Print each line once more, unchanged, from the line holding "が、逆に自作自演の脅迫状を突きつけられて封じ" to the end of the listing below.

• Supplied information
•••••
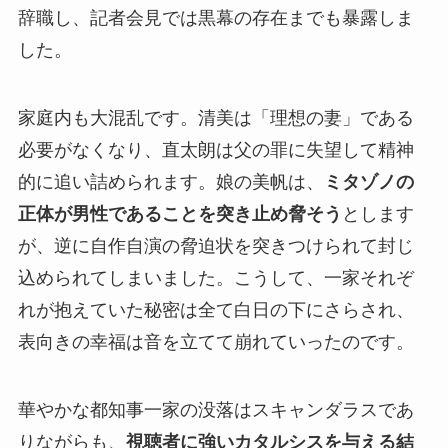
辞職し、記者会見では黒幕の存在までも暴露しま
した。
家庭内も大混乱です。清美は「理想の妻」である
必要がなくなり、直太朗は父の罪に失望して精神
的に追い詰められます。娘の美帆は、
ミタゾノの
正体が男性であることを突き止め脅そう
とします
が、逆に自作自演の脅迫状を突きつけられて封じ
込められてしまいました。こうして、一家それぞ
れが抱えていた秘密は全て白日の下にさらされ、
表向きの幸福は音を立てて崩れていったのです。
華やかな都知事一家の没落はスキャンダラスであ
りながらも、
視聴者に強いカタルシスを与える結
•••••
• Task result
が、逆に自作自演の脅迫状を突きつけられて封じ
込められてしまいました。こうして、一家それぞ
れが抱えていた秘密は全て白日の下にさらされ、
表向きの幸福は音を立てて崩れていったのです。
華やかな都知事一家の没落はスキャンダラスであ
りながらも、
視聴者に強いカタルシスを与える結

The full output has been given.